Even when they get on subject, they've arrived at the station too late for the train. "Not only is there a lot more investment into video journalism, television’s business models, broadcast or cable, are also dominating: from video ads before or in the middle of a clip, product placement, and monthly subscriptions. This is while digital or analogue ads for text-based media are plummeting," says a predictor. No one's happier than I, a laborer in the field of video, to hear video's the future. But then why are broadcasters seeing audiences shrink while they pay consultants tons of money to find those wandering eyeballs?

So, it's the internet, right? Well, one review after another, time and again, very rationally argues that the current news aggregator models, despite a shift to videos, just aren't working. In the end, as with any business, you have to ask where the money is coming from.
 

So Why Newspapers?


But here's the thing, Mr. Buffett.  Did you really buy newspapers just because they would produce some paltry profits as their orbits slowly decayed and they burned up in the new media star? Is the fact that they are, in their way, creative endeavors produced by people (people, as in real people) making stories and pictures out of ephemeral life and experience not in any way part of the equation? Well, hell, you might as well have bought them for the real estate.

In the internet age, the information economy, I can't believe that this information product has no value. As I said in my old posting: Sooner or later, you have to have a source. You can't just spend your time repackaging other work ... if you don't have that other work.

“Newspapers continue to reign supreme in the delivery of local news,” you said when you bought them, according to Fortune. “If you want to know what’s going on in your town—whether the news is about the mayor or taxes or high school football—there is no substitute for a local newspaper that is doing its job.”

That's the key. Bezos bought the Post and is now actually expanding staff because he was buying the content, not the package. Buying newspapers for the newspaper is like buying Coca-Cola for the two-liter bottle.

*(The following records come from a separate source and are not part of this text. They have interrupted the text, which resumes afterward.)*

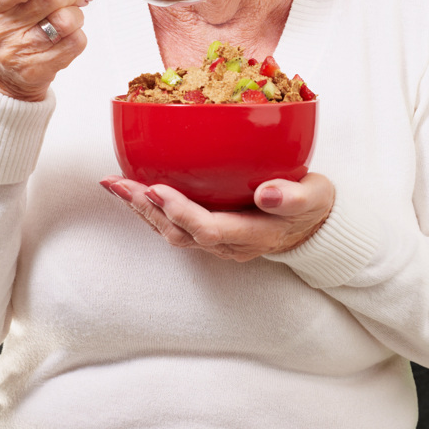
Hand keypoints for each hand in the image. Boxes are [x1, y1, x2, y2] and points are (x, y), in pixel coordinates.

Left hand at [99, 173, 335, 261]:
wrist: (314, 224)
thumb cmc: (312, 204)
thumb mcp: (315, 196)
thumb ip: (294, 197)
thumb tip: (268, 194)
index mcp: (254, 234)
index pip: (209, 229)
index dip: (180, 212)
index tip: (156, 189)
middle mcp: (228, 244)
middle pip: (179, 233)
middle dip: (146, 209)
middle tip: (119, 184)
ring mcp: (216, 241)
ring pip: (171, 231)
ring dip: (141, 209)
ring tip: (114, 185)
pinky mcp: (208, 231)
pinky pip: (173, 224)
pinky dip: (149, 206)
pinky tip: (131, 187)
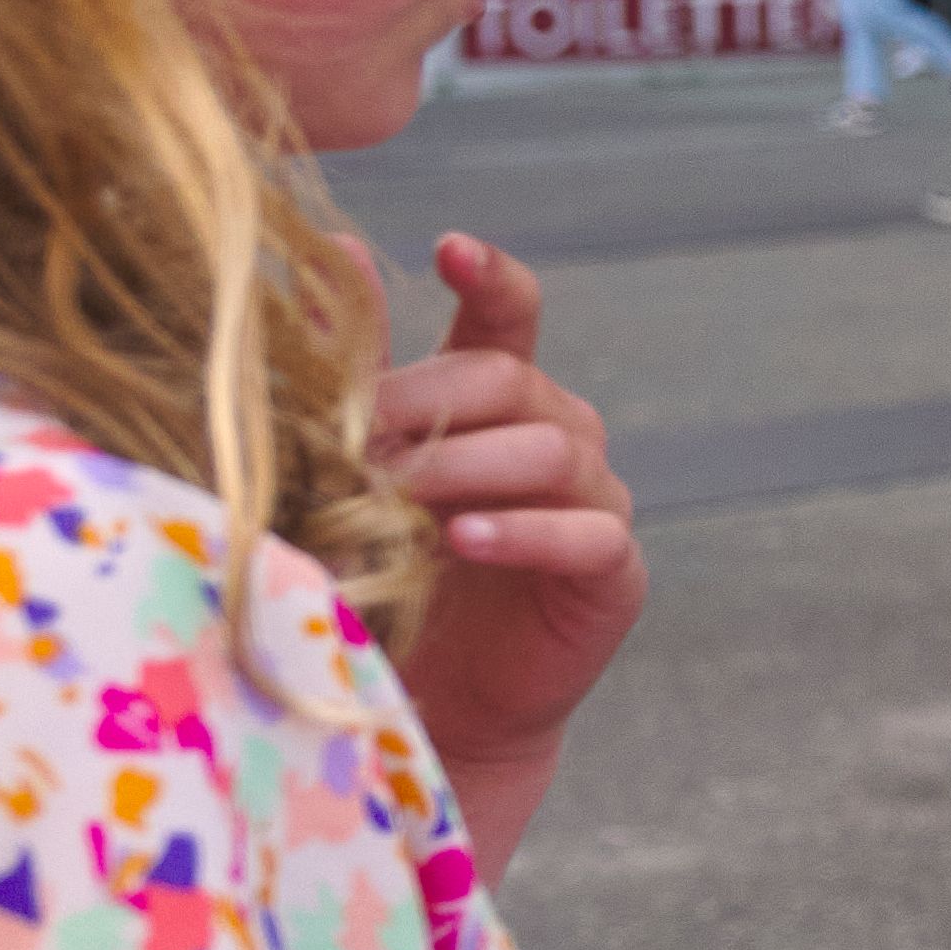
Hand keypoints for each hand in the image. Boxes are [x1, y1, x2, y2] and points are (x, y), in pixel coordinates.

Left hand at [362, 237, 642, 800]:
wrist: (433, 701)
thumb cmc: (389, 580)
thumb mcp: (359, 475)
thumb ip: (358, 375)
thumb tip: (338, 253)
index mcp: (500, 403)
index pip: (510, 318)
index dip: (492, 278)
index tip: (449, 249)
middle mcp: (558, 436)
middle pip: (513, 381)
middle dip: (429, 399)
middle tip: (353, 435)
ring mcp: (595, 501)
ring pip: (551, 447)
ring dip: (465, 465)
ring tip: (397, 494)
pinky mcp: (612, 571)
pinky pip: (585, 532)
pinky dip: (523, 531)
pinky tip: (465, 539)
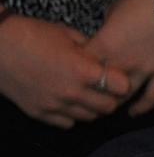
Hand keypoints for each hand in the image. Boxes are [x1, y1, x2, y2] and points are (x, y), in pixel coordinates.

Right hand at [0, 15, 129, 127]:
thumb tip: (105, 58)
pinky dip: (72, 115)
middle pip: (109, 107)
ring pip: (90, 118)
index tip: (116, 76)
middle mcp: (72, 92)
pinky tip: (67, 102)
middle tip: (103, 89)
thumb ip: (90, 49)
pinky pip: (68, 123)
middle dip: (110, 98)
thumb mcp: (65, 34)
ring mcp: (55, 105)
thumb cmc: (29, 33)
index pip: (121, 87)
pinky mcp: (40, 113)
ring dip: (92, 108)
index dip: (121, 81)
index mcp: (82, 70)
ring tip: (85, 95)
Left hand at [84, 0, 153, 116]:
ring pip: (123, 96)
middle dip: (91, 92)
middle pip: (99, 86)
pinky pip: (152, 96)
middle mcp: (123, 61)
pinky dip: (141, 107)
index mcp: (105, 43)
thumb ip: (108, 29)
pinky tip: (132, 113)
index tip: (73, 72)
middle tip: (84, 95)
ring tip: (105, 106)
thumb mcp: (114, 9)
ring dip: (113, 102)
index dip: (75, 70)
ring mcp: (145, 69)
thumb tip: (106, 37)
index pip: (82, 66)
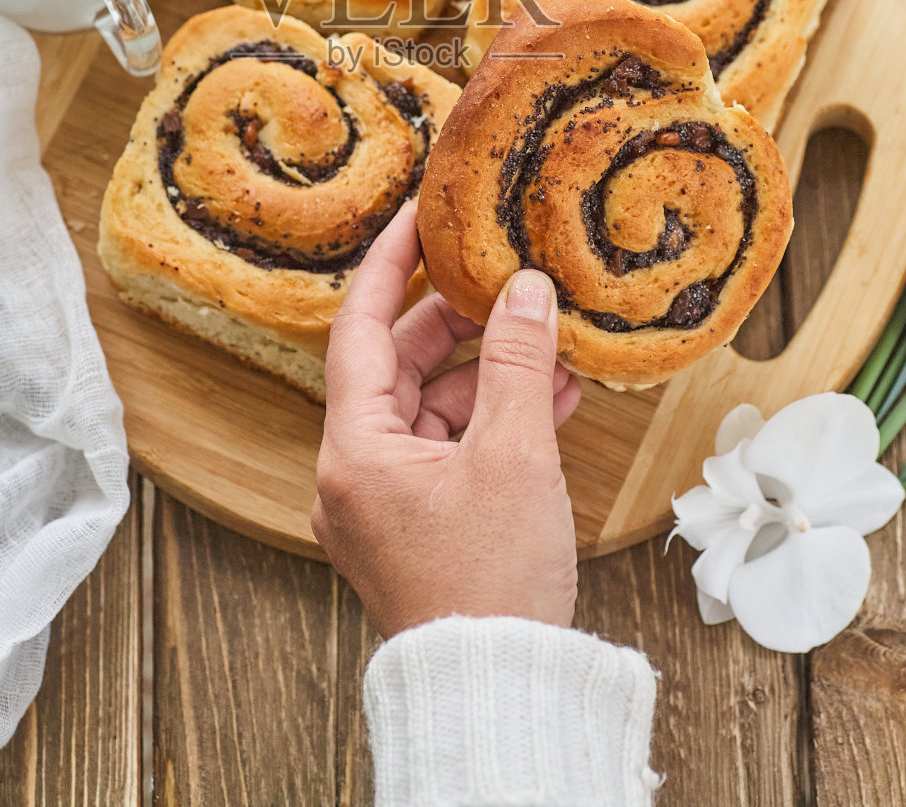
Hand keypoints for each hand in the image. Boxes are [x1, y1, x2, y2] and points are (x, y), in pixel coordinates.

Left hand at [311, 201, 580, 637]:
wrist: (497, 691)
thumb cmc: (492, 584)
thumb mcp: (514, 456)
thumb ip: (519, 363)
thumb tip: (524, 290)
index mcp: (354, 450)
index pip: (362, 327)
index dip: (391, 264)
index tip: (417, 214)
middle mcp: (354, 473)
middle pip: (399, 367)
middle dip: (459, 324)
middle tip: (504, 279)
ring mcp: (384, 504)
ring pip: (431, 411)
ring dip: (490, 377)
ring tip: (552, 344)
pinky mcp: (417, 527)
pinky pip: (449, 452)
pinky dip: (493, 424)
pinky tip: (551, 399)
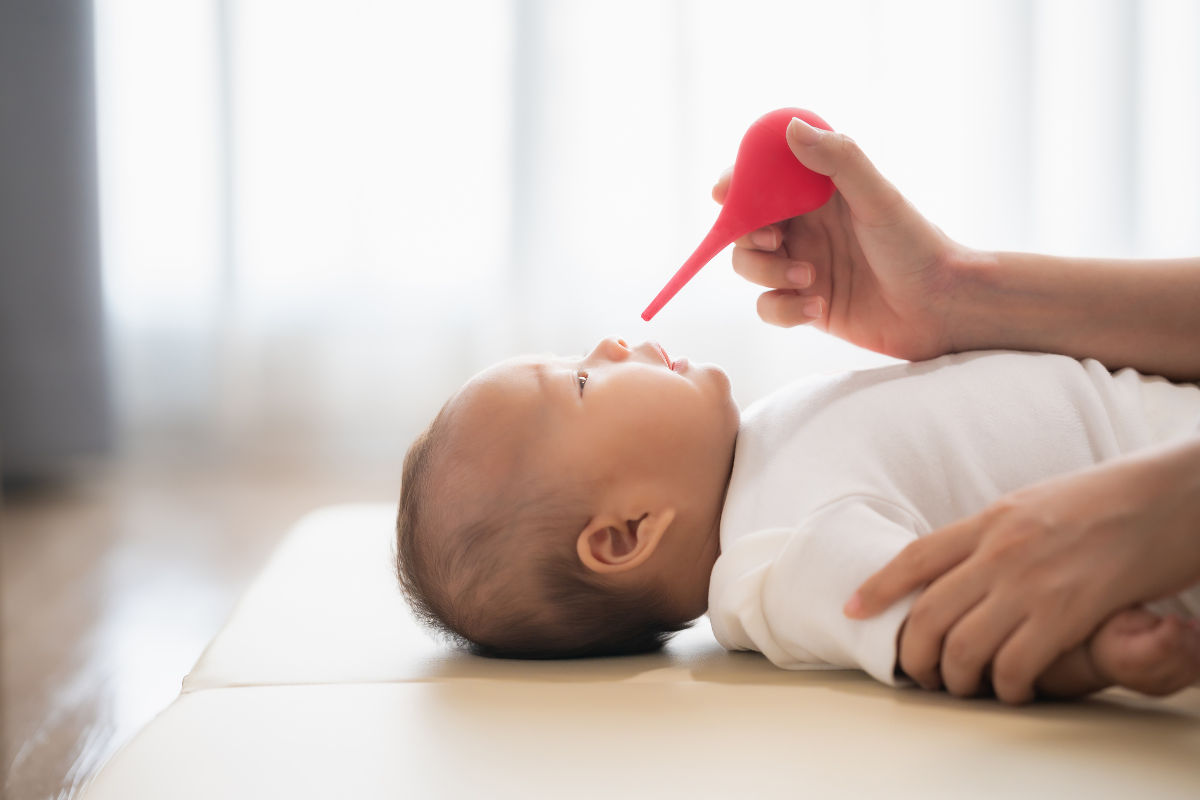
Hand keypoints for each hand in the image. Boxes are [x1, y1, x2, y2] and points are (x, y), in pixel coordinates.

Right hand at [713, 117, 966, 361]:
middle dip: (747, 235)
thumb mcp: (879, 198)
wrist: (943, 307)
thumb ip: (838, 161)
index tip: (724, 193)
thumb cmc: (918, 246)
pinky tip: (817, 307)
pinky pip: (769, 307)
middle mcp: (806, 228)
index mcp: (819, 195)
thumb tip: (791, 129)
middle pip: (746, 227)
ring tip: (809, 278)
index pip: (764, 180)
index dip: (738, 183)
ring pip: (750, 267)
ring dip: (768, 273)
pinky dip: (784, 309)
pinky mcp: (805, 306)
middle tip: (771, 241)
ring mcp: (802, 267)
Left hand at [846, 436, 1199, 703]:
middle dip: (913, 654)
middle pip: (928, 613)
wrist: (1174, 495)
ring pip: (963, 647)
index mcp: (992, 520)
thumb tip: (964, 561)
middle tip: (918, 673)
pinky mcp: (1068, 612)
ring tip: (964, 687)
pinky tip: (1015, 690)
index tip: (852, 609)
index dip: (876, 587)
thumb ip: (996, 534)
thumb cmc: (1111, 500)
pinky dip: (1008, 687)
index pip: (915, 557)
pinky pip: (1015, 665)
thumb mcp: (1036, 504)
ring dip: (957, 679)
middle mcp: (1001, 550)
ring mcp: (1031, 582)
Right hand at [1035, 608, 1199, 697]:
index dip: (1174, 628)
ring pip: (1193, 665)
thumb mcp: (1116, 615)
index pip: (1163, 647)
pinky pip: (1195, 672)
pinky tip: (1186, 637)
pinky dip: (1196, 652)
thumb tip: (1177, 622)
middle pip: (1181, 656)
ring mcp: (1159, 688)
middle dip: (1184, 634)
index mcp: (1126, 659)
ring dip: (1193, 643)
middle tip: (1172, 621)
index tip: (1170, 616)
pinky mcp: (1171, 689)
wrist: (1099, 660)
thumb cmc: (1105, 633)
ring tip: (1180, 627)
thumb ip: (1144, 617)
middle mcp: (1143, 679)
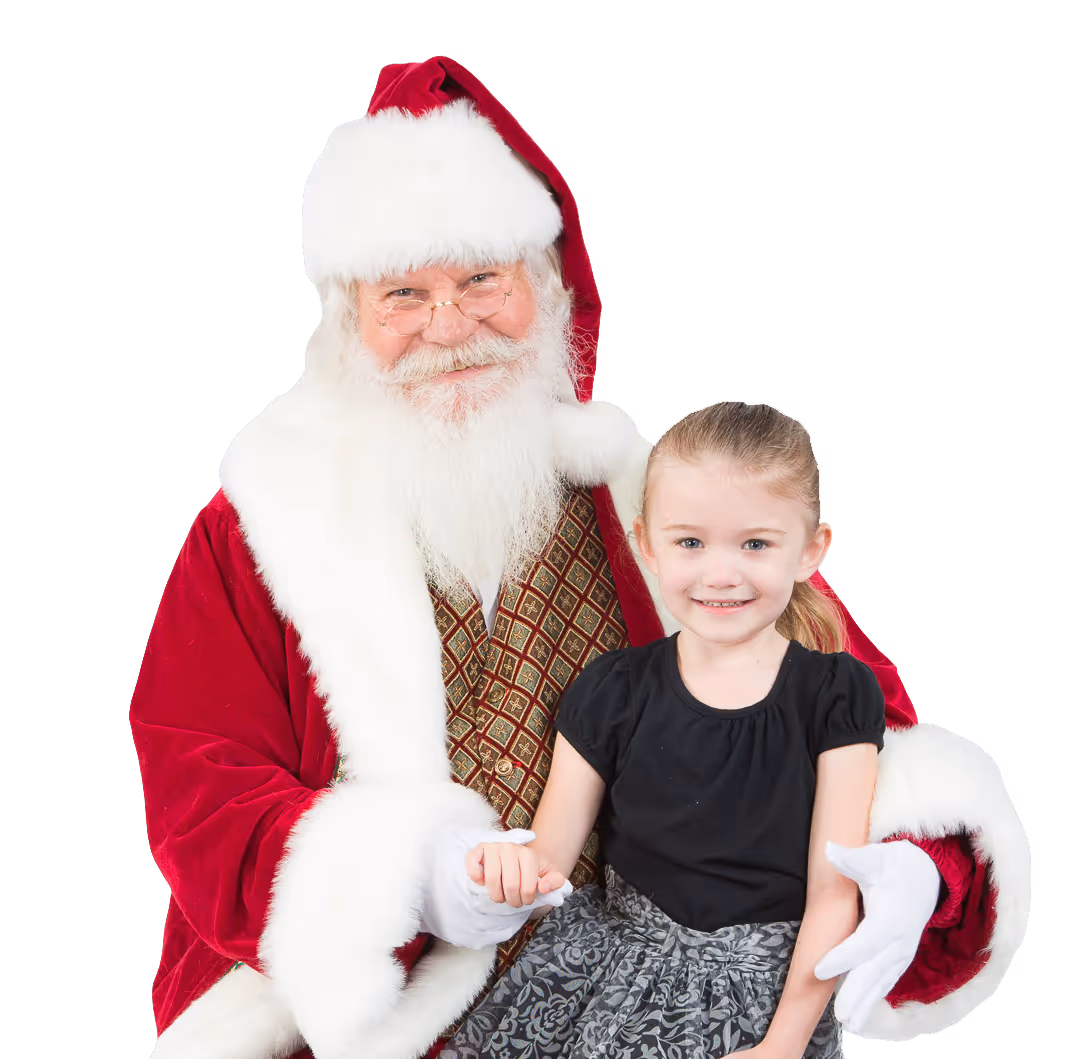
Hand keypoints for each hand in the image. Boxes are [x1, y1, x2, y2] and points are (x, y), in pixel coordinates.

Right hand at [419, 823, 572, 948]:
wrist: (517, 857)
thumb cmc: (532, 870)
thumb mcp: (549, 875)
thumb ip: (555, 881)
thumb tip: (543, 887)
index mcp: (529, 855)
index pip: (527, 887)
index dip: (527, 900)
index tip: (526, 900)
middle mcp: (510, 847)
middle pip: (510, 886)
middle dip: (512, 900)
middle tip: (513, 901)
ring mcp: (493, 847)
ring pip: (491, 879)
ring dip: (496, 895)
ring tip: (500, 895)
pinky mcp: (478, 850)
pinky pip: (472, 864)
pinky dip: (475, 877)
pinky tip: (482, 882)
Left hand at [814, 840, 940, 1031]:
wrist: (926, 875)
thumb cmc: (895, 865)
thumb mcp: (875, 857)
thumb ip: (852, 859)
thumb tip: (829, 849)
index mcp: (891, 917)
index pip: (865, 942)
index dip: (844, 957)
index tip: (820, 968)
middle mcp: (899, 940)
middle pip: (875, 970)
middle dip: (857, 993)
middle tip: (839, 1016)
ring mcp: (902, 951)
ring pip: (881, 981)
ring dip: (865, 1003)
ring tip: (848, 1024)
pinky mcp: (900, 957)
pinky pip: (886, 980)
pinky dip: (873, 998)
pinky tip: (859, 1015)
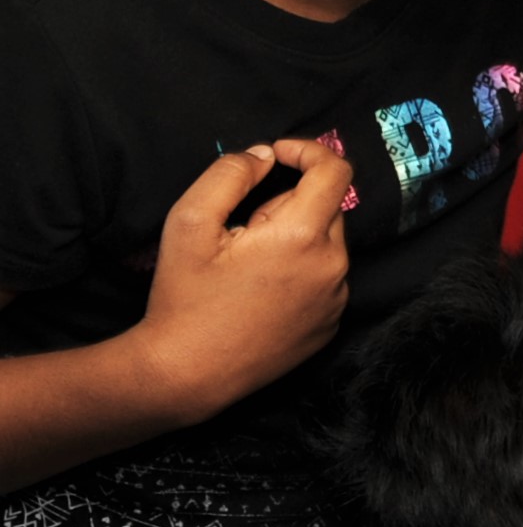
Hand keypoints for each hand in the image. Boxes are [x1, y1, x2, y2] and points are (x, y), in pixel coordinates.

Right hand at [130, 143, 352, 418]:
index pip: (335, 170)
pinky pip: (326, 279)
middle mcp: (333, 266)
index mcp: (303, 236)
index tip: (278, 155)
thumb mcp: (189, 223)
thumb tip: (266, 154)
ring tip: (248, 269)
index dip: (307, 151)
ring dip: (297, 240)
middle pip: (327, 207)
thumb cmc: (183, 299)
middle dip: (289, 206)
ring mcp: (336, 299)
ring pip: (327, 243)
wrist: (185, 375)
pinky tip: (262, 294)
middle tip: (244, 233)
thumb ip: (230, 174)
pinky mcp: (331, 324)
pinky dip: (302, 273)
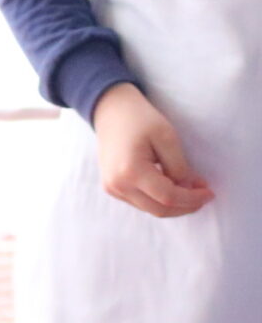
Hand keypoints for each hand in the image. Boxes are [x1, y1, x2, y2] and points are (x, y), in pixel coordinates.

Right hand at [91, 84, 212, 217]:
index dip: (192, 198)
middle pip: (158, 209)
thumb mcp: (167, 138)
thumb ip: (179, 167)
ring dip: (173, 205)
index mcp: (130, 171)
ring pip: (150, 209)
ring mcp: (112, 188)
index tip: (210, 193)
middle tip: (202, 196)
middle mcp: (117, 185)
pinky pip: (140, 203)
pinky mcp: (112, 187)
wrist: (111, 112)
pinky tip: (171, 188)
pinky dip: (159, 200)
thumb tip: (189, 189)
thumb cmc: (140, 120)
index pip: (167, 197)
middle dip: (185, 206)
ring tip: (189, 190)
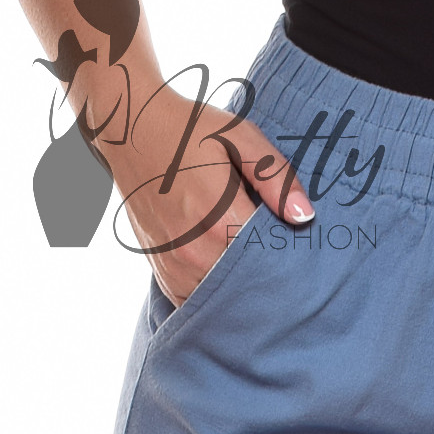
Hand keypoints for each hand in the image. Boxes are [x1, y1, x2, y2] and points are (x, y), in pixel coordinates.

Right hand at [106, 86, 315, 308]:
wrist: (127, 130)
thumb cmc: (189, 131)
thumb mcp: (240, 137)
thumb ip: (276, 178)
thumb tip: (305, 218)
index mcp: (221, 221)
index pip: (272, 261)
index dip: (292, 261)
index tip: (301, 253)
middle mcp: (196, 252)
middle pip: (251, 285)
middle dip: (272, 279)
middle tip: (287, 268)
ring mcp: (177, 268)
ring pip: (226, 299)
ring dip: (244, 291)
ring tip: (257, 271)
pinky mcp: (164, 275)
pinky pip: (200, 303)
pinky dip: (218, 297)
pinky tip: (230, 279)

Now, the Post is this message writ large. It does have a market, one others -- probably less successfully because they live only in New York and LA -- are trying to tap into. But you, Mr. Buffett, have always had the advantage of the perspective from flyover country. The Post isn't going to tell you about what's going on in Omaha, and you had a sense of that in that quote just above, that thing you said when you first bought the papers. Now you need to take the next step and understand you didn't buy local papers, you bought local news and the reporters and photographers who gather it and turn it into a salable commodity. The newspaper is just what it's wrapped in.